> Assigned task:
Every line in the entries that holds "pixels" should be identified and copied.

Source data:

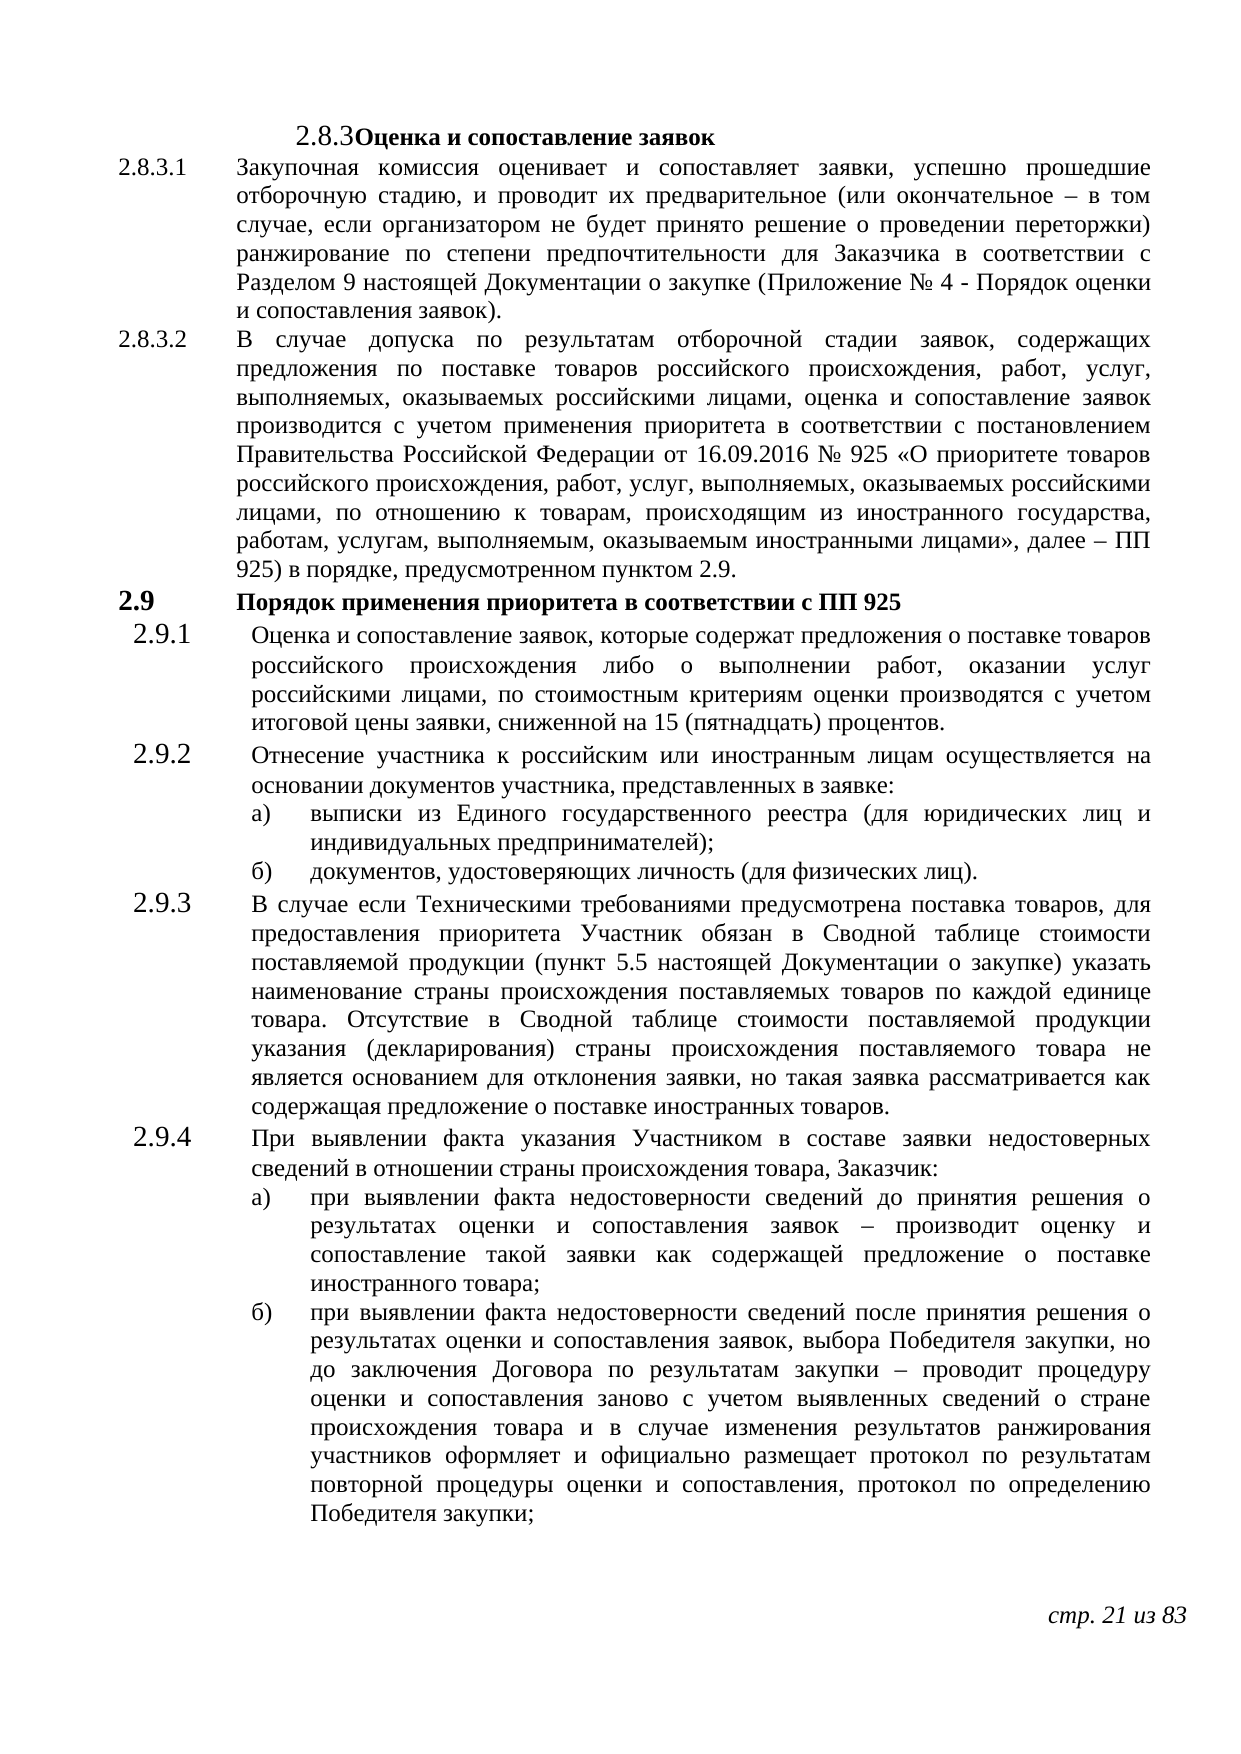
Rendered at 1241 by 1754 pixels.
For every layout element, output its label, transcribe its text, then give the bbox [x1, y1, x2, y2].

list при выявлении факта недостоверности сведений после принятия решения о результатах оценки и сопоставления заявок, выбора Победителя закупки, но до заключения Договора по результатам закупки – проводит процедуру оценки и сопоставления заново с учетом выявленных сведений о стране происхождения товара и в случае изменения результатов ранжирования участников оформляет и официально размещает протокол по результатам повторной процедуры оценки и сопоставления, протокол по определению Победителя закупки; [251, 1297, 1152, 1527]
text В случае допуска по результатам отборочной стадии заявок, содержащих предложения по поставке товаров российского происхождения, работ, услуг, выполняемых, оказываемых российскими лицами, оценка и сопоставление заявок производится с учетом применения приоритета в соответствии с постановлением Правительства Российской Федерации от 16.09.2016 № 925 «О приоритете товаров российского происхождения, работ, услуг, выполняемых, оказываемых российскими лицами, по отношению к товарам, происходящим из иностранного государства, работам, услугам, выполняемым, оказываемым иностранными лицами», далее – ПП 925) в порядке, предусмотренном пунктом 2.9. [118, 324, 1152, 583]
list При выявлении факта указания Участником в составе заявки недостоверных сведений в отношении страны происхождения товара, Заказчик: [133, 1119, 1152, 1182]
text Закупочная комиссия оценивает и сопоставляет заявки, успешно прошедшие отборочную стадию, и проводит их предварительное (или окончательное – в том случае, если организатором не будет принято решение о проведении переторжки) ранжирование по степени предпочтительности для Заказчика в соответствии с Разделом 9 настоящей Документации о закупке (Приложение № 4 - Порядок оценки и сопоставления заявок). [118, 152, 1152, 324]
list В случае если Техническими требованиями предусмотрена поставка товаров, для предоставления приоритета Участник обязан в Сводной таблице стоимости поставляемой продукции (пункт 5.5 настоящей Документации о закупке) указать наименование страны происхождения поставляемых товаров по каждой единице товара. Отсутствие в Сводной таблице стоимости поставляемой продукции указания (декларирования) страны происхождения поставляемого товара не является основанием для отклонения заявки, но такая заявка рассматривается как содержащая предложение о поставке иностранных товаров. [133, 885, 1152, 1119]
list выписки из Единого государственного реестра (для юридических лиц и индивидуальных предпринимателей); [251, 798, 1152, 856]
list Оценка и сопоставление заявок, которые содержат предложения о поставке товаров российского происхождения либо о выполнении работ, оказании услуг российскими лицами, по стоимостным критериям оценки производятся с учетом итоговой цены заявки, сниженной на 15 (пятнадцать) процентов. [133, 616, 1152, 736]
list Отнесение участника к российским или иностранным лицам осуществляется на основании документов участника, представленных в заявке: [133, 736, 1152, 798]
subtitle Порядок применения приоритета в соответствии с ПП 925 [118, 583, 1152, 616]
list документов, удостоверяющих личность (для физических лиц). [251, 856, 1152, 885]
list при выявлении факта недостоверности сведений до принятия решения о результатах оценки и сопоставления заявок – производит оценку и сопоставление такой заявки как содержащей предложение о поставке иностранного товара; [251, 1182, 1152, 1297]
text Оценка и сопоставление заявок [236, 118, 1152, 152]
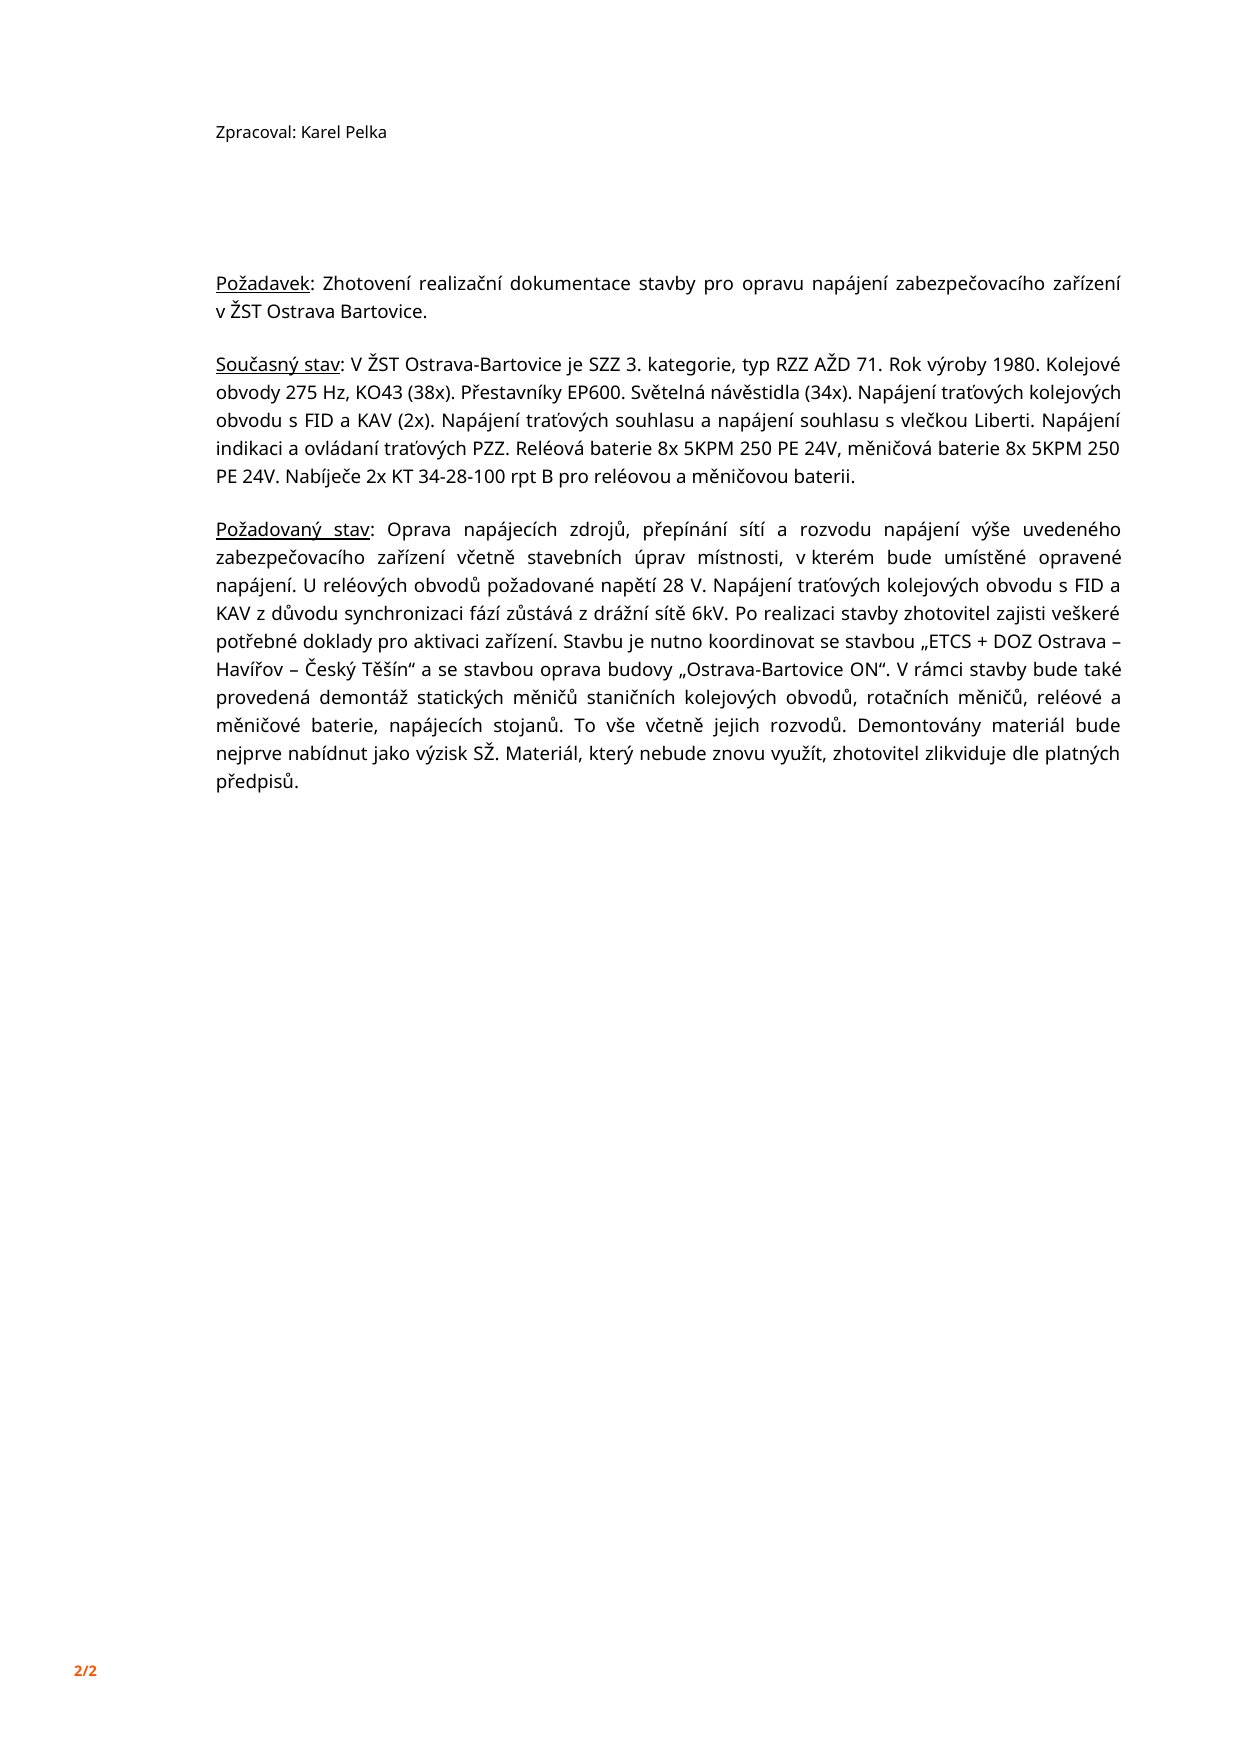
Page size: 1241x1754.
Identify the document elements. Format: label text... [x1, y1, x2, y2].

text Současný stav: V ŽST Ostrava-Bartovice je SZZ 3. kategorie, typ RZZ AŽD 71. Rok výroby 1980. Kolejové obvody 275 Hz, KO43 (38x). Přestavníky EP600. Světelná návěstidla (34x). Napájení traťových kolejových obvodu s FID a KAV (2x). Napájení traťových souhlasu a napájení souhlasu s vlečkou Liberti. Napájení indikaci a ovládaní traťových PZZ. Reléová baterie 8x 5KPM 250 PE 24V, měničová baterie 8x 5KPM 250 PE 24V. Nabíječe 2x KT 34-28-100 rpt B pro reléovou a měničovou baterii. [216, 351, 1122, 489]
text Požadavek: Zhotovení realizační dokumentace stavby pro opravu napájení zabezpečovacího zařízení v ŽST Ostrava Bartovice. [216, 270, 1122, 324]
text Zpracoval: Karel Pelka [216, 121, 1122, 143]
text Požadovaný stav: Oprava napájecích zdrojů, přepínání sítí a rozvodu napájení výše uvedeného zabezpečovacího zařízení včetně stavebních úprav místnosti, v kterém bude umístěné opravené napájení. U reléových obvodů požadované napětí 28 V. Napájení traťových kolejových obvodu s FID a KAV z důvodu synchronizaci fází zůstává z drážní sítě 6kV. Po realizaci stavby zhotovitel zajisti veškeré potřebné doklady pro aktivaci zařízení. Stavbu je nutno koordinovat se stavbou „ETCS + DOZ Ostrava – Havířov – Český Těšín“ a se stavbou oprava budovy „Ostrava-Bartovice ON“. V rámci stavby bude také provedená demontáž statických měničů staničních kolejových obvodů, rotačních měničů, reléové a měničové baterie, napájecích stojanů. To vše včetně jejich rozvodů. Demontovány materiál bude nejprve nabídnut jako výzisk SŽ. Materiál, který nebude znovu využít, zhotovitel zlikviduje dle platných předpisů. [216, 516, 1122, 794]
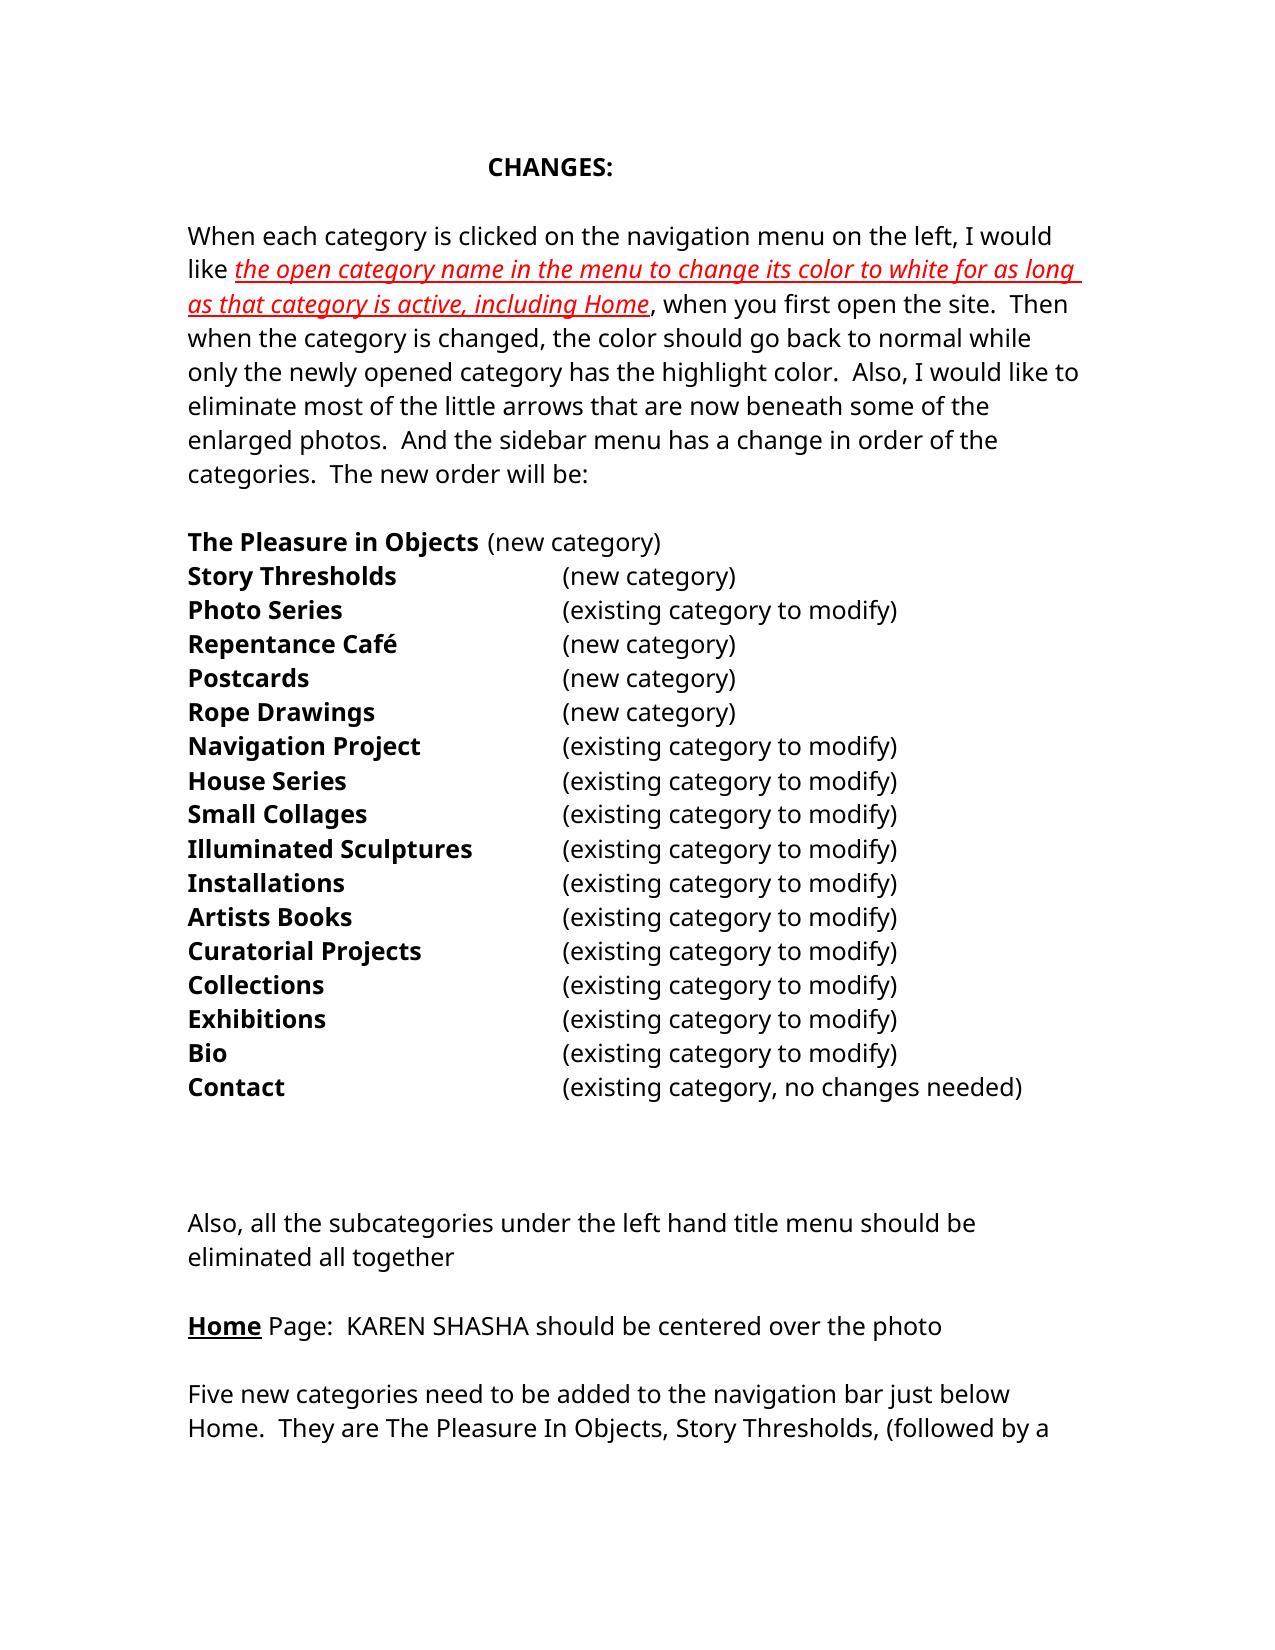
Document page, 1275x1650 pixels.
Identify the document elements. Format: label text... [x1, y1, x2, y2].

text Bio (existing category to modify) [187, 1036, 1087, 1070]
text When each category is clicked on the navigation menu on the left, I would like the open category name in the menu to change its color to white for as long as that category is active, including Home, when you first open the site. Then when the category is changed, the color should go back to normal while only the newly opened category has the highlight color. Also, I would like to eliminate most of the little arrows that are now beneath some of the enlarged photos. And the sidebar menu has a change in order of the categories. The new order will be: [187, 218, 1087, 491]
text The Pleasure in Objects (new category) [187, 525, 1087, 559]
text Repentance Café (new category) [187, 627, 1087, 661]
text CHANGES: [187, 150, 1087, 184]
text Photo Series (existing category to modify) [187, 593, 1087, 627]
text Rope Drawings (new category) [187, 695, 1087, 729]
text Small Collages (existing category to modify) [187, 797, 1087, 831]
text Navigation Project (existing category to modify) [187, 729, 1087, 763]
text Home Page: KAREN SHASHA should be centered over the photo [187, 1308, 1087, 1342]
text House Series (existing category to modify) [187, 763, 1087, 797]
text Also, all the subcategories under the left hand title menu should be eliminated all together [187, 1206, 1087, 1274]
text Installations (existing category to modify) [187, 865, 1087, 899]
text Curatorial Projects (existing category to modify) [187, 933, 1087, 967]
text Story Thresholds (new category) [187, 559, 1087, 593]
text Artists Books (existing category to modify) [187, 899, 1087, 933]
text Illuminated Sculptures (existing category to modify) [187, 831, 1087, 865]
text Contact (existing category, no changes needed) [187, 1070, 1087, 1104]
text Exhibitions (existing category to modify) [187, 1002, 1087, 1036]
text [187, 1376, 1087, 1444]
text Postcards (new category) [187, 661, 1087, 695]
text Collections (existing category to modify) [187, 967, 1087, 1002]
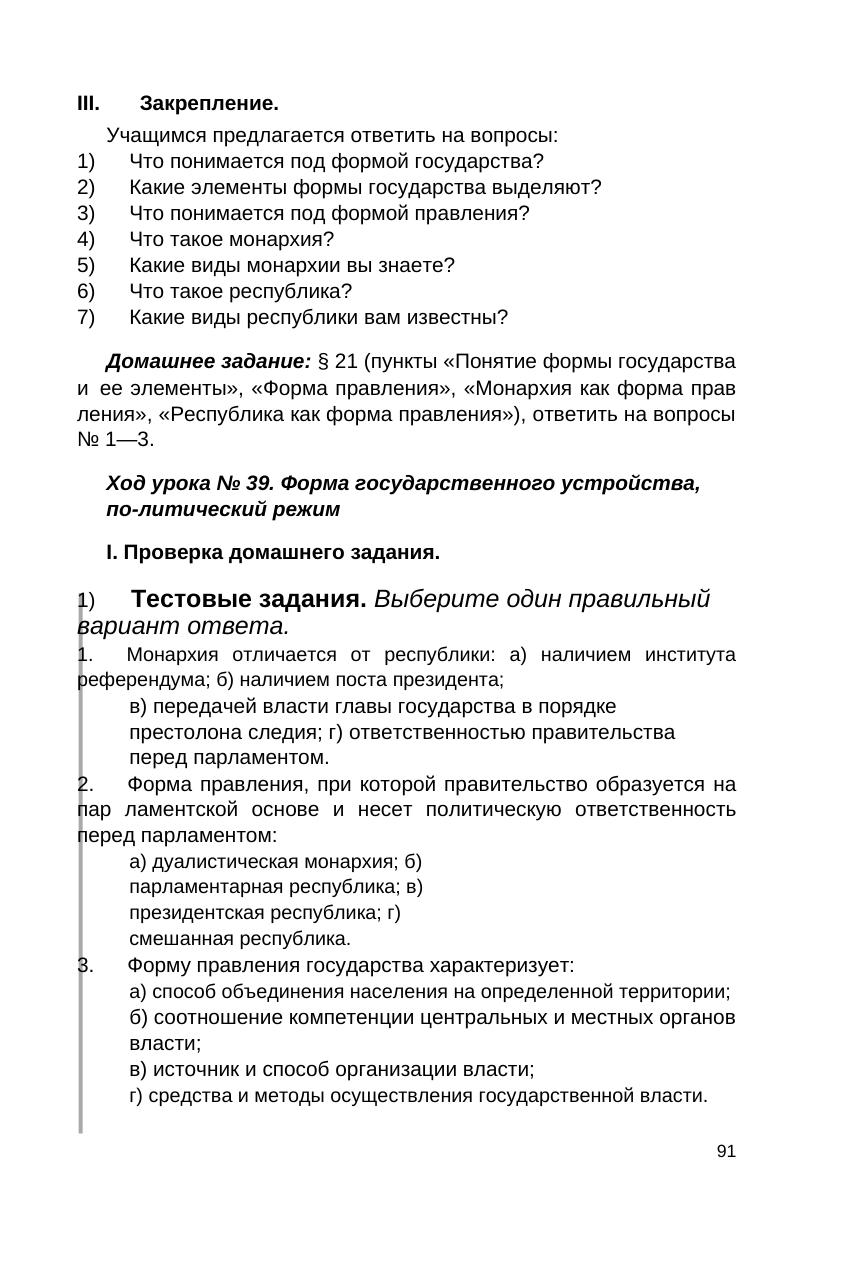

> Written answer:
Rendered at 1241 by 1754 pixels.
Document page, 1275x1650 pixels.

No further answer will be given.